#%load_ext watermark
#%watermark -d -u -a 'Andreas Mueller, Kyle Kastner, Sebastian Raschka' -v -p numpy,scipy,matplotlib,scikit-learn
%matplotlib inline
import matplotlib.pyplot as plt
import numpy as np
One weakness of PCA is that it cannot detect non-linear features. A set of algorithms known as Manifold Learning have been developed to address this deficiency. A canonical dataset used in Manifold learning is the S-curve:
from sklearn.datasets import make_s_curve
X, y = make_s_curve(n_samples=1000)
from mpl_toolkits.mplot3d import Axes3D
ax = plt.axes(projection='3d')
ax.scatter3D(X[:, 0], X[:, 1], X[:, 2], c=y)
ax.view_init(10, -60)
This is a 2-dimensional dataset embedded in three dimensions, but it is embedded in such a way that PCA cannot discover the underlying data orientation:
from sklearn.decomposition import PCA
X_pca = PCA(n_components=2).fit_transform(X)
plt.scatter(X_pca[:, 0], X_pca[:, 1], c=y)
<matplotlib.collections.PathCollection at 0x7f739401a9b0>
Manifold learning algorithms, however, available in the sklearn.manifold
submodule, are able to recover the underlying 2-dimensional manifold:
from sklearn.manifold import Isomap
iso = Isomap(n_neighbors=15, n_components=2)
X_iso = iso.fit_transform(X)
plt.scatter(X_iso[:, 0], X_iso[:, 1], c=y)
<matplotlib.collections.PathCollection at 0x7f738c197fd0>
We can apply manifold learning techniques to much higher dimensional datasets, for example the digits data that we saw before:
from sklearn.datasets import load_digits
digits = load_digits()
fig, axes = plt.subplots(2, 5, figsize=(10, 5),
subplot_kw={'xticks':(), 'yticks': ()})
for ax, img in zip(axes.ravel(), digits.images):
ax.imshow(img, interpolation="none", cmap="gray")
We can visualize the dataset using a linear technique, such as PCA. We saw this already provides some intuition about the data:
# build a PCA model
pca = PCA(n_components=2)
pca.fit(digits.data)
# transform the digits data onto the first two principal components
digits_pca = pca.transform(digits.data)
colors = ["#476A2A", "#7851B8", "#BD3430", "#4A2D4E", "#875525",
"#A83683", "#4E655E", "#853541", "#3A3120","#535D8E"]
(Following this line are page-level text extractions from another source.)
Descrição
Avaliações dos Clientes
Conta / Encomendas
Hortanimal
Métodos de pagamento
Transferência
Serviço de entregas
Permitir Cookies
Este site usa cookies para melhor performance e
plt.figure(figsize=(10, 10))
plt.xlim(digits_pca[:, 0].min(), digits_pca[:, 0].max() + 1)
plt.ylim(digits_pca[:, 1].min(), digits_pca[:, 1].max() + 1)
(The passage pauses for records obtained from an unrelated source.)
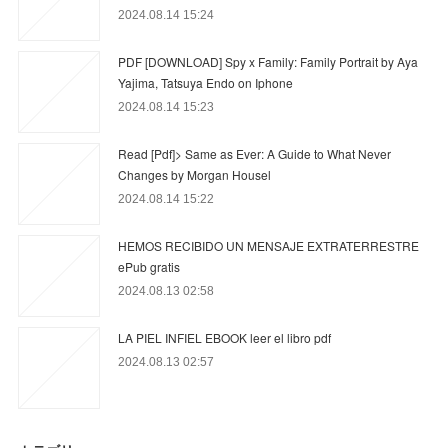
2024.08.14 15:24
PDF [DOWNLOAD] Spy x Family: Family Portrait by Aya
Yajima, Tatsuya Endo on Iphone
2024.08.14 15:23
Read [Pdf]> Same as Ever: A Guide to What Never
Changes by Morgan Housel
2024.08.14 15:22
HEMOS RECIBIDO UN MENSAJE EXTRATERRESTRE
ePub gratis
2024.08.13 02:58
LA PIEL INFIEL EBOOK leer el libro pdf
2024.08.13 02:57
for i in range(len(digits.data)):
# actually plot the digits as text instead of using scatter
plt.text(digits_pca[i, 0], digits_pca[i, 1], str(digits.target[i]),
color = colors[digits.target[i]],
fontdict={'weight': 'bold', 'size': 9})
plt.xlabel("first principal component")
plt.ylabel("second principal component")
/home/andy/checkout/scikit-learn/sklearn/utils/extmath.py:368: UserWarning: The number of power iterations is increased to 7 to achieve higher precision. warnings.warn("The number of power iterations is increased to "
<matplotlib.text.Text at 0x7f73832765c0>
Using a more powerful, nonlinear techinque can provide much better visualizations, though. Here, we are using the TSNE manifold learning method:
from sklearn.manifold import TSNE
tsne = TSNE(random_state=42)
# use fit_transform instead of fit, as TSNE has no transform method:
digits_tsne = tsne.fit_transform(digits.data)
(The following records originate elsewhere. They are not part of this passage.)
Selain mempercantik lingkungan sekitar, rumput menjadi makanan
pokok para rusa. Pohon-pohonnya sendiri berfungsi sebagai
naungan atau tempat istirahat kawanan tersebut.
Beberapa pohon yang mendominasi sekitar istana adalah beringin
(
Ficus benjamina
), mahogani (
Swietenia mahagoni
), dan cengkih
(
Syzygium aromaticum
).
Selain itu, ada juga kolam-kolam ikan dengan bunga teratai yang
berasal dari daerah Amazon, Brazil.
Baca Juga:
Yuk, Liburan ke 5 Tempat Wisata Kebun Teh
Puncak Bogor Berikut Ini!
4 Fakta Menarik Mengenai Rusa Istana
plt.figure(figsize=(10, 10))
plt.xlim(digits_tsne[:, 0].min(), digits_tsne[:, 0].max() + 1)
plt.ylim(digits_tsne[:, 1].min(), digits_tsne[:, 1].max() + 1)
for i in range(len(digits.data)):
# actually plot the digits as text instead of using scatter
plt.text(digits_tsne[i, 0], digits_tsne[i, 1], str(digits.target[i]),
color = colors[digits.target[i]],
fontdict={'weight': 'bold', 'size': 9})
TSNE has a somewhat longer runtime that other manifold learning algorithms, but the result is quite striking. Keep in mind that this algorithm is purely unsupervised, and does not know about the class labels. Still it is able to separate the classes very well (though the classes four, one and nine have been split into multiple groups).
Compare the results of applying isomap to the digits dataset to the results of PCA and T-SNE. Which result do you think looks best?
Given how well TSNE separated the classes, one might be tempted to use this processing for classification. Try training a nearest neighbor classifier on digits data transformed with TSNE, and compare to the accuracy on using the dataset without any transformation.